**Information shown:**
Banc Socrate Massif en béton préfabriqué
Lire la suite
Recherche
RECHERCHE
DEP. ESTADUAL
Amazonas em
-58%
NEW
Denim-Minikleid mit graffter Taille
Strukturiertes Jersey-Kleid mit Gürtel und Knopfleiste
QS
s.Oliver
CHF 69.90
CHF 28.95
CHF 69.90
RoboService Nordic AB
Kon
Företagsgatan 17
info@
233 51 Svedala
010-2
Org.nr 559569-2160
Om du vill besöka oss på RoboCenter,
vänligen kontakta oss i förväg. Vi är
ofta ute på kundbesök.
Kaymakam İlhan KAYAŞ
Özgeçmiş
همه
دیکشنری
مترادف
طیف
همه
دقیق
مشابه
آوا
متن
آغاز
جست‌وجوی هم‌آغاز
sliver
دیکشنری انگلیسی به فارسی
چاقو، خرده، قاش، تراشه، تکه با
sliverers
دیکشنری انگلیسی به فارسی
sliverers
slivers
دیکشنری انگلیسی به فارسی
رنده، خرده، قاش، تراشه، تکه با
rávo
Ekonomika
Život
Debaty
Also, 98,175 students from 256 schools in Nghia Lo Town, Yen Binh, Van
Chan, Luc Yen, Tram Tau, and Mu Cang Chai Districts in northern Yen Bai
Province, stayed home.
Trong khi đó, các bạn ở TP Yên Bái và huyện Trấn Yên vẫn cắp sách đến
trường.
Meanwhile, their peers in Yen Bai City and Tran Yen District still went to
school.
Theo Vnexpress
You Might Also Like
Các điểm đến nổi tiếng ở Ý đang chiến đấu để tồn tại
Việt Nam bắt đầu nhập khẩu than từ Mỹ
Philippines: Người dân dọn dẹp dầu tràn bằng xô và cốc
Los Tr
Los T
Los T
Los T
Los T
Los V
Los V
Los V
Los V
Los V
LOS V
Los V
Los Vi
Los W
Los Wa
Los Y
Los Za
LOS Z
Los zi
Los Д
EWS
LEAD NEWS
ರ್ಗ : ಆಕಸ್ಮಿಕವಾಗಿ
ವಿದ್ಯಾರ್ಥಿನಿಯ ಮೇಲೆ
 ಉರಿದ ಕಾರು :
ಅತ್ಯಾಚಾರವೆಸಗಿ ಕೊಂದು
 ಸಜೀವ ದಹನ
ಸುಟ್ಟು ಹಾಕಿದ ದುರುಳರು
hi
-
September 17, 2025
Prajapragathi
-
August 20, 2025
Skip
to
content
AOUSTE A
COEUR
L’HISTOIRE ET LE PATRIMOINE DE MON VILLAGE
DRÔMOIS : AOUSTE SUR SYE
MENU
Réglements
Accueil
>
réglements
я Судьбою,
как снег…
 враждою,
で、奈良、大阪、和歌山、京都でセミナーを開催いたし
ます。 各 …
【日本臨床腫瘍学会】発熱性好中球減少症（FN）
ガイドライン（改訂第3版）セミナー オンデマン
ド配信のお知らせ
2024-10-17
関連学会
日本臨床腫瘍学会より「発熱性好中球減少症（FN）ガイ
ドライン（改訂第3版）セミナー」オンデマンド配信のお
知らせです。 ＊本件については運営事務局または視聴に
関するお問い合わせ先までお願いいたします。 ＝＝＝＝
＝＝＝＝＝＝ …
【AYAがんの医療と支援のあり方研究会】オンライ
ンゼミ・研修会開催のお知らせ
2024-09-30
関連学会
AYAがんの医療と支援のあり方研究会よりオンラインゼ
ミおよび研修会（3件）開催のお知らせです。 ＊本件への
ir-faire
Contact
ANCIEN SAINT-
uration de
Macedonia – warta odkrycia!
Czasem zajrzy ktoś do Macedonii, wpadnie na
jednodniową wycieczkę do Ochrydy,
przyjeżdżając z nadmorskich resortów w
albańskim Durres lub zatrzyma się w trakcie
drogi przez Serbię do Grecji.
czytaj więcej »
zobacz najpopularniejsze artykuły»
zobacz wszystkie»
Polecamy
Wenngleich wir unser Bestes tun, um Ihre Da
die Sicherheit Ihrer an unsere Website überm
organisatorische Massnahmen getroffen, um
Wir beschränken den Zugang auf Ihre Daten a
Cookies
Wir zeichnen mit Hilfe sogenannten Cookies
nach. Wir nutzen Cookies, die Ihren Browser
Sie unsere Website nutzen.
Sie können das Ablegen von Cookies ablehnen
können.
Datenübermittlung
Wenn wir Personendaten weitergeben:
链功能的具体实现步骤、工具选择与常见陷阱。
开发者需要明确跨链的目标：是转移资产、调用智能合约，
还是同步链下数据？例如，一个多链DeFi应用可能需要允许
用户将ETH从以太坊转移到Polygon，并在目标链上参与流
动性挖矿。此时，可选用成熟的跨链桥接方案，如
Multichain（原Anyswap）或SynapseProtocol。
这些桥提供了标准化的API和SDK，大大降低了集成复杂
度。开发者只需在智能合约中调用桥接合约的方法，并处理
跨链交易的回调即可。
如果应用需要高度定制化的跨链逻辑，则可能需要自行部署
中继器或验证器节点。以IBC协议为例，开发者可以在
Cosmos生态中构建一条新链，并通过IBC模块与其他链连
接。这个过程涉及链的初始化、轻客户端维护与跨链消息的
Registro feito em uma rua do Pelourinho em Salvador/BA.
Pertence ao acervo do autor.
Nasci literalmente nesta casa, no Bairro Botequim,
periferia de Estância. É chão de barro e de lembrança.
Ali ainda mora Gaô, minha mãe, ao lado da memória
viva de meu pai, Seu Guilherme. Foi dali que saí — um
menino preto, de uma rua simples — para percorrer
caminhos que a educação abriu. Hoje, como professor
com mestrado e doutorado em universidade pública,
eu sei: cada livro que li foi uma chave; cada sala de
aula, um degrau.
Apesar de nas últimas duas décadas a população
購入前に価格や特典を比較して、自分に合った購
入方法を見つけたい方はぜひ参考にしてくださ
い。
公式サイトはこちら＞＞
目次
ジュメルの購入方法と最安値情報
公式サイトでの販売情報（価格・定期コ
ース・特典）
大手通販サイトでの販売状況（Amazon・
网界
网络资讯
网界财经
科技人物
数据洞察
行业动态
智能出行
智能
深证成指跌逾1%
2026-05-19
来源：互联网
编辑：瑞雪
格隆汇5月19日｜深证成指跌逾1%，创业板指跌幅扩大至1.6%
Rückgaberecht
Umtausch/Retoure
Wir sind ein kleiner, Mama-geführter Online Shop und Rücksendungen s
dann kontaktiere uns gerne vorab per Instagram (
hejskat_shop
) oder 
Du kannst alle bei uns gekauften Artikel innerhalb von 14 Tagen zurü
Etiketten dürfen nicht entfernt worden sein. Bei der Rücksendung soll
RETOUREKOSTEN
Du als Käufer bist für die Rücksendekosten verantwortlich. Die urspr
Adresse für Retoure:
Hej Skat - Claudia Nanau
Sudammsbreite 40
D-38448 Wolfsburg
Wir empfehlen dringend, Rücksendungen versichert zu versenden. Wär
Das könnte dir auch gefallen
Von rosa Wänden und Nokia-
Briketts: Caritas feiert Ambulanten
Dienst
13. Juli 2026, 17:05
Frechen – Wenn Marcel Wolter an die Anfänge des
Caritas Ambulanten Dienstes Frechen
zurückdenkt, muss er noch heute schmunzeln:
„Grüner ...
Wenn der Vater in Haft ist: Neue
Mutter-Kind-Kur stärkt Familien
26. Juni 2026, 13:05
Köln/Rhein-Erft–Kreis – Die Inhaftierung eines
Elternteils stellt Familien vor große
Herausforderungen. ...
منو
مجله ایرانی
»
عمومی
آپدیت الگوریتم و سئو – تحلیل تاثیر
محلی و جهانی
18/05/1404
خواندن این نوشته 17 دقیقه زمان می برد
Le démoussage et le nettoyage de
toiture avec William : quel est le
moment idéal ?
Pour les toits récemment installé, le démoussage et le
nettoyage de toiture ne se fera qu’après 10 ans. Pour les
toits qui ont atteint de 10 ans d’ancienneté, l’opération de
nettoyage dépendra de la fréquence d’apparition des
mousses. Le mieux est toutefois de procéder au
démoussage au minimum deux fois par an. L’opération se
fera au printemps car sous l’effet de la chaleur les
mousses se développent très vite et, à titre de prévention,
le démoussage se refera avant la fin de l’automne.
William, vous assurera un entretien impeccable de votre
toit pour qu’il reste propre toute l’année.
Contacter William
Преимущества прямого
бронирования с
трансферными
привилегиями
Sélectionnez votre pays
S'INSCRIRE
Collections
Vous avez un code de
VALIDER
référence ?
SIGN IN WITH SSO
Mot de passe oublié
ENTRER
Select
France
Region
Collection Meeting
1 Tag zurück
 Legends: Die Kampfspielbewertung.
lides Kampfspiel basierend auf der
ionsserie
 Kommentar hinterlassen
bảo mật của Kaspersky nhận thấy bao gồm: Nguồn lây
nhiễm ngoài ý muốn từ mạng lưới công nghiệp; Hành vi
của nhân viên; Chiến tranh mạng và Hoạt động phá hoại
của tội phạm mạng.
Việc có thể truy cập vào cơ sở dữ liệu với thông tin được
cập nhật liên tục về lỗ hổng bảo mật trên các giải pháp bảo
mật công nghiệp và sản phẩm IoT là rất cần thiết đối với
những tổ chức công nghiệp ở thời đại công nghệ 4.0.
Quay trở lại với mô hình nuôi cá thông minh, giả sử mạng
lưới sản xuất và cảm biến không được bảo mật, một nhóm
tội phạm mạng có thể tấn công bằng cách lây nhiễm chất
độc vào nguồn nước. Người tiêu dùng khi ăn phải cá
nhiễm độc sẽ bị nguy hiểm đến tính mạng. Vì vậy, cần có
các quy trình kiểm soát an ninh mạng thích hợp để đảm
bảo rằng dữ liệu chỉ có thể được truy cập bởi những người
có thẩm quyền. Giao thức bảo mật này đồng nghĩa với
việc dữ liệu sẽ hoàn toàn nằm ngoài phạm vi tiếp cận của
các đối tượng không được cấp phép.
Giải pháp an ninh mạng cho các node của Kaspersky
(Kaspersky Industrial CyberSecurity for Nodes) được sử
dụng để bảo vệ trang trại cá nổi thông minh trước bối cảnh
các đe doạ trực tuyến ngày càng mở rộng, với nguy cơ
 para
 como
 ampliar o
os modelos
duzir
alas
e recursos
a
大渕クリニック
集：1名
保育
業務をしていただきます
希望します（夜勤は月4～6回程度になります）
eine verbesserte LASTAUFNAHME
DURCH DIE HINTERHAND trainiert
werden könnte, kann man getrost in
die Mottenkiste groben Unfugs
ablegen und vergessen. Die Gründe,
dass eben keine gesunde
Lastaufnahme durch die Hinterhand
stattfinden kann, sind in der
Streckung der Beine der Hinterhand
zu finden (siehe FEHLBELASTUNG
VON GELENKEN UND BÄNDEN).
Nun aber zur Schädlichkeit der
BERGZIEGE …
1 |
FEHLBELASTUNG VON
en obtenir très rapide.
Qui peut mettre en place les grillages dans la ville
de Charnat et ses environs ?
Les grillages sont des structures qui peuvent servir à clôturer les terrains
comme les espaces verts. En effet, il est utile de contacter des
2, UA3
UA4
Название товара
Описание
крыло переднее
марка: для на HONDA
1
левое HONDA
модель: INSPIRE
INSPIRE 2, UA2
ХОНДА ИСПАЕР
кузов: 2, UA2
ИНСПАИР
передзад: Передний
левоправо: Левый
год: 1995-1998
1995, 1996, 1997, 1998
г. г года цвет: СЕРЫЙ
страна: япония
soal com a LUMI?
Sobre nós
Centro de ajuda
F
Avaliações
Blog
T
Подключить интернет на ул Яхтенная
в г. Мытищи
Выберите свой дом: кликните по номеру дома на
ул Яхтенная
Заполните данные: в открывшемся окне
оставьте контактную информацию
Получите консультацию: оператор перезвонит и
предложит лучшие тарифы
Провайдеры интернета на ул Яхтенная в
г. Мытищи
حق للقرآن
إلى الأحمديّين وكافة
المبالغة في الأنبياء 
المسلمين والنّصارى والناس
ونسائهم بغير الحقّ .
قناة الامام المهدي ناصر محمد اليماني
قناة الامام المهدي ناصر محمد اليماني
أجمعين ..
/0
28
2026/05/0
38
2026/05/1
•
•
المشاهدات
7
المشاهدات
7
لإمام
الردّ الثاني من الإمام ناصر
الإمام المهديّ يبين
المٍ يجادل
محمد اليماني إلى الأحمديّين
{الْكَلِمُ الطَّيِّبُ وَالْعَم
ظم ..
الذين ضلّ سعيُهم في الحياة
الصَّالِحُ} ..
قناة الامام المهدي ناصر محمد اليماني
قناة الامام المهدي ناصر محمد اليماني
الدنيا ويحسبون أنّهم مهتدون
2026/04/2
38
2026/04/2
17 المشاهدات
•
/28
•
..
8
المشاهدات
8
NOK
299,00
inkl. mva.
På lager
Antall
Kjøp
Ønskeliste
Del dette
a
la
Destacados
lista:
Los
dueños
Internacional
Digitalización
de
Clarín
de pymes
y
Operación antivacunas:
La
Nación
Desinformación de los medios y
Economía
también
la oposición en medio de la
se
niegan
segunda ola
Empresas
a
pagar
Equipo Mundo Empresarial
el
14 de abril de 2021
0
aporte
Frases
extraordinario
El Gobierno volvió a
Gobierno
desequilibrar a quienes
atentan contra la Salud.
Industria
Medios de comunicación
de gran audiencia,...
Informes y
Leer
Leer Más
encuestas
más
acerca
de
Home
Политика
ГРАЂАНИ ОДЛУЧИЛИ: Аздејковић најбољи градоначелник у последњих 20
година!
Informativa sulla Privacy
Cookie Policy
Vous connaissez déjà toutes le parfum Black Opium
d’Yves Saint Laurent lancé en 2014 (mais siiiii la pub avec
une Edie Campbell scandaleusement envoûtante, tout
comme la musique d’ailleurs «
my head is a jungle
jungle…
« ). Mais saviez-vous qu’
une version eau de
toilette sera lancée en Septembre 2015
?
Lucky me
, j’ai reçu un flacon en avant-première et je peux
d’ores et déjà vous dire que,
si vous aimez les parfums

**Task statement:** Copy down every line of the entries containing the word "liệu".

**Task solution:**
Việc có thể truy cập vào cơ sở dữ liệu với thông tin được
bảo rằng dữ liệu chỉ có thể được truy cập bởi những người
việc dữ liệu sẽ hoàn toàn nằm ngoài phạm vi tiếp cận của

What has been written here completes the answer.